The bill lets committee chairs rely on private accounting firms for quicker, technical budget estimates—potentially speeding scoring and easing CBO workload—but risks weakening nonpartisan, consistent budget oversight, creating conflicts of interest, and adding procurement costs.
Committee chairs and congressional staff can obtain faster, alternative budget cost estimates from large private accounting firms and tap their technical expertise, which can speed legislative scoring and may reduce duplicate workload for the Congressional Budget Office.
Taxpayers and state and local governments may face reduced nonpartisan public oversight and more politicized or fragmented budget scoring if private estimates replace or supplant CBO scoring, producing inconsistent baselines across committees and measures.
Taxpayers, nonprofits, and the public could face conflicts of interest when private accounting firms that serve corporate clients produce budget estimates used for enforcement and decisionmaking.
Congressional committees or taxpayers could incur higher administrative and procurement costs to obtain private estimates, shifting expenses onto committees or the public.
Based on analysis of 2 sections of legislative text.
Allows committee chairs to use budget estimates from one of the ten largest PCAOB-registered accounting firms instead of CBO estimates for budget enforcement and congressional rules.
Official title: To amend the Congressional Budget and Impoundment Control Act of 1974 to provide that Congress may request estimates of legislation from reputable accounting firms for purposes of budget enforcement, and for other purposes.
Introduced March 31, 2025 by Claudia Tenney · Last progress March 31, 2025
Allows House or Senate committee chairs (other than Appropriations) to obtain budget cost estimates for reported public bills or resolutions from one of the ten largest PCAOB-registered accounting firms instead of the Congressional Budget Office (CBO).
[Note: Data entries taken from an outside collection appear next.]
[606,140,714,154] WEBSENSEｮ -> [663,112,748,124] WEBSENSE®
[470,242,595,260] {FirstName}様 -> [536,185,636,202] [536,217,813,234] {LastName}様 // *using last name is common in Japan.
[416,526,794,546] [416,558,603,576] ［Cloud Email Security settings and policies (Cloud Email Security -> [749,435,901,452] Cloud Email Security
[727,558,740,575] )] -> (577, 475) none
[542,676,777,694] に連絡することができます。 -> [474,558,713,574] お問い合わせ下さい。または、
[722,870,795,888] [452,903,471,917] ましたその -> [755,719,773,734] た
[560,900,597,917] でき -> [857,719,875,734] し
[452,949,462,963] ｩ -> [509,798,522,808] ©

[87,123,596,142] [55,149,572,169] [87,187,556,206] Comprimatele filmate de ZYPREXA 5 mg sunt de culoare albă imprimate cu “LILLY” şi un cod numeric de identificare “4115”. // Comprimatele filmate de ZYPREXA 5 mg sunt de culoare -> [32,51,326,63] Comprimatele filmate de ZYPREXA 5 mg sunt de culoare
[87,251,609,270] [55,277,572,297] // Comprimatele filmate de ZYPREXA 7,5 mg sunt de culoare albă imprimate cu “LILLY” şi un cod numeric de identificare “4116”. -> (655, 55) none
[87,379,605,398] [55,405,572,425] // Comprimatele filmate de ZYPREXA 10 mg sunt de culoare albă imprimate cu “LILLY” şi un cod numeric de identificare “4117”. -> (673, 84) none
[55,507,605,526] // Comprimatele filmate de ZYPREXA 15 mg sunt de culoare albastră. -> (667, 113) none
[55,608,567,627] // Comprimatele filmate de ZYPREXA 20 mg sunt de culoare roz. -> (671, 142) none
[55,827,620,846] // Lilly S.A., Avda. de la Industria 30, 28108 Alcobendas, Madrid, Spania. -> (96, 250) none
Those private-firm estimates would replace CBO estimates for purposes of budget enforcement, pay-as-you-go, reconciliation, concurrent budget resolutions, and relevant House and Senate rules, and the CBO would not be required to prepare a separate estimate when a private estimate is obtained. Defines the eligible private firms as the ten accounting firms with the largest net revenue in the prior year that are registered with the Public Company Accounting Oversight Board, and makes conforming changes so either budget committee may use such private estimates for related enforcement provisions.